▶ _Cosa fare_
Ricopia dal testo su Herzog e Chatwin il pezzo che parte da "Nomad è un ritratto" e arriva fino a "e dello strano.".

▶ _Testo proposto_
◆ ◆ ◆ ◆ ◆
Il regista Werner Herzog

LA FEDE nel camminare accomunava Herzog e Bruce Chatwin che nel libro Che ci faccio qui? definì l’amico cineasta: «l’unica persona con la quale potessi avere una conversazione da pari a pari su quello che chiamerei l’aspetto sacrale del camminare. Lui e io abbiamo in comune la convinzione che camminare non è semplicemente terapeutico per l’individuo ma è un’attività poetica che può guarire il mondo dei suoi mali». Sono passati trent’anni da quando lo scrittore, esploratore e archeologo britannico di nascita ma nomade per vocazione se n’è andato. A lui e all’amicizia che li legava, Herzog ha consacrato un documentario pieno di affetto che nel tracciare le coordinate del loro rapporto ripercorre anche le tappe del suo stesso cinema da Segni di vita (1969) a Lo and Behold – Internet: il futuro è oggi (2016), che viene in mente quando di Bruce Chatwin dice: «era Internet prima di Internet, pochi come lui sapevano trovare le connessioni più segrete tra Paesi, popoli, culture».
Nomad è un ritratto di Chatwin attraverso alcuni luoghi topici della sua vita, dalla Patagonia, all’Australia, all’Africa occidentale fino al Galles, luogo del cuore a cui tornava sempre tra una spedizione e l’altra, approdo famigliare per un viaggiatore sempre alla ricerca dell’estraneo e dello strano.
◆ ◆ ◆ ◆ ◆
▶ _Materiale fornito_
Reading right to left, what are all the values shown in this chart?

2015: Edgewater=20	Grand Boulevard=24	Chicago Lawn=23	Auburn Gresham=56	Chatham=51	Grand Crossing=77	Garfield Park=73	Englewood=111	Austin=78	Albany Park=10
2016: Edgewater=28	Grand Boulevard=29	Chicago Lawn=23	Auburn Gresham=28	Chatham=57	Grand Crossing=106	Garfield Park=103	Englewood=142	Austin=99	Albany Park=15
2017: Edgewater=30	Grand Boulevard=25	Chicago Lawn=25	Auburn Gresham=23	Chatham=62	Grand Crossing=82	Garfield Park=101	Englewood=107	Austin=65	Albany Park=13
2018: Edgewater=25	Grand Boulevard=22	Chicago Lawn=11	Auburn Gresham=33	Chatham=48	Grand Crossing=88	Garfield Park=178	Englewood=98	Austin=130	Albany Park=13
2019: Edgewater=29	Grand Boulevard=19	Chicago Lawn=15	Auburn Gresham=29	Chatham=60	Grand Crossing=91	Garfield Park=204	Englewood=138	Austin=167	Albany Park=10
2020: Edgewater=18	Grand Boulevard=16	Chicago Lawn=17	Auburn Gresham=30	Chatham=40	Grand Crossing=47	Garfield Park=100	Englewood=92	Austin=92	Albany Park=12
◆ ◆ ◆ ◆ ◆
▶ _Risposta scritta_
Nomad è un ritratto di Chatwin attraverso alcuni luoghi topici della sua vita, dalla Patagonia, all’Australia, all’Africa occidentale fino al Galles, luogo del cuore a cui tornava sempre tra una spedizione e l’altra, approdo famigliare per un viaggiatore sempre alla ricerca dell’estraneo e dello strano.